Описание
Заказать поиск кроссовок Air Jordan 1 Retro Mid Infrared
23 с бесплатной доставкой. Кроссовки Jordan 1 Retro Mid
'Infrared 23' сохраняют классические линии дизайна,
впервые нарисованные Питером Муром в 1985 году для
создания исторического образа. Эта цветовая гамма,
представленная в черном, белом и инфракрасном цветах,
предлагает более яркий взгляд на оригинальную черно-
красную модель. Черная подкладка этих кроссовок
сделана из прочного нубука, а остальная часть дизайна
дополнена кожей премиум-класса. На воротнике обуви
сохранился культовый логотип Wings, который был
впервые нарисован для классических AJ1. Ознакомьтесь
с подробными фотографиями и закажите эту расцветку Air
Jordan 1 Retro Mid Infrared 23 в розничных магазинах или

* * *

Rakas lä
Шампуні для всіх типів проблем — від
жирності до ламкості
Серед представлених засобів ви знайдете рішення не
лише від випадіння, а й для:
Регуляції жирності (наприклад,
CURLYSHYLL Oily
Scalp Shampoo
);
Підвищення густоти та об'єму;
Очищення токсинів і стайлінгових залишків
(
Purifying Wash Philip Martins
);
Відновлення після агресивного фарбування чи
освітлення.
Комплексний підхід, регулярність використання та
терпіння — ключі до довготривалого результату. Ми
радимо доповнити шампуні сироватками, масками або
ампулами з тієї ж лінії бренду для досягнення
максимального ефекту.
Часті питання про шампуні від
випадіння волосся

The task> I need each line from the listing where the word "кроссовок" occurs.

Written response>
Заказать поиск кроссовок Air Jordan 1 Retro Mid Infrared
красную модель. Черная подкладка этих кроссовок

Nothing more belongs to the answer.